What is a promissory note?
Common prototypes of bills of exchanges and promissory notes originated in China. Here, in the 8th century during the reign of the dynasty Tang used special instruments – feiqian – for the safe transfer of money over long distances. Later such document for money transfer used by Arab merchants, who had used the prototypes of bills of exchange – suftadja and hawala – in 10–13th centuries.
Then such prototypes had used by Italian merchants in the 12th century. In Italy in 13–15th centuries bill of exchange and promissory note obtain their main features.
Further phases of its development have been associated with France (16–18th centuries, where the endorsement had appeared) and Germany (19th century, formalization of Exchange Law). In England (and later in the U.S.) Exchange Law was different from continental Europe because of different legal systems.
What is a promissory note in the context of the law of the United States?
In the United States, a promissory note that meets certain conditions is a negotiable instrument regulated by article 3 of the Uniform Commercial Code. Negotiable promissory notes are used extensively in combination with mortgages in the financing of real estate transactions. Promissory notes, or commercial papers, are also issued to provide capital to businesses. However, Promissory Notes act as a source of Finance to the company’s creditors.
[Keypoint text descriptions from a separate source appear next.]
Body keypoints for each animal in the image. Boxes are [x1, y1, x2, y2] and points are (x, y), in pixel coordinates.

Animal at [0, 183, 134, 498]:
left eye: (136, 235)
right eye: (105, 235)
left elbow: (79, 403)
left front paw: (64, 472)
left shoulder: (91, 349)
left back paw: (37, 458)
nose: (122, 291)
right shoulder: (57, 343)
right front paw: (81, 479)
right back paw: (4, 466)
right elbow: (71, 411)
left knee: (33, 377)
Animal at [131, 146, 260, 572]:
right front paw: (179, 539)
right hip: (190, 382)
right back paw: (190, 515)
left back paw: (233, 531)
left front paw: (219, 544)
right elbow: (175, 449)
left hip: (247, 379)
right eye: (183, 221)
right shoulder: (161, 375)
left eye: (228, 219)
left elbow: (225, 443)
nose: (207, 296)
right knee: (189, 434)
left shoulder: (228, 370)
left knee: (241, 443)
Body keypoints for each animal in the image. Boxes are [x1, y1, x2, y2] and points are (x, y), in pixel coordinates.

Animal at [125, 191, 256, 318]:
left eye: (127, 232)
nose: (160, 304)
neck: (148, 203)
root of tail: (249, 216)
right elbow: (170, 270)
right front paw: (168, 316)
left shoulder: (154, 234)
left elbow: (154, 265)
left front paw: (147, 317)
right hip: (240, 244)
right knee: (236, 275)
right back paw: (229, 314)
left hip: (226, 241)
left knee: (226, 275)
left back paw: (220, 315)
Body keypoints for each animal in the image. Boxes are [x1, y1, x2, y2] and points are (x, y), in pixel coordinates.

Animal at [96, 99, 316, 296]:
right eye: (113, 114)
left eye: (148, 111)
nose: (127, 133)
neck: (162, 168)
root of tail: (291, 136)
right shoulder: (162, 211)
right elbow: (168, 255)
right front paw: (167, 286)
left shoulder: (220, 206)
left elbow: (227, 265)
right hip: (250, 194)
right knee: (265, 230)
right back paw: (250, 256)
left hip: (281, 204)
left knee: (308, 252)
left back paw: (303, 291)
The various State law enactments of the Uniform Commercial Code define what is and what is not a promissory note, in section 3-104(d):
“ § 3-104. NEGOTIABLE INSTRUMENT.
(d) A promise or order other than a check is not an instrument if, at the time it is issued or first comes into possession of a holder, it contains a conspicuous statement, however expressed, to the effect that the promise or order is not negotiable or is not an instrument governed by this Article.
Thus, a writing containing such a disclaimer removes such a writing from the definition of negotiable instrument, instead simply memorializing a contract.
Promissory notes differ from IOUs in that they contain a specific promise to pay, rather than simply acknowledging that a debt exists. In common speech, other terms, such as “loan,” “loan agreement,” and “loan contract” may be used interchangeably with “promissory note” but these terms do not have the same legal meaning.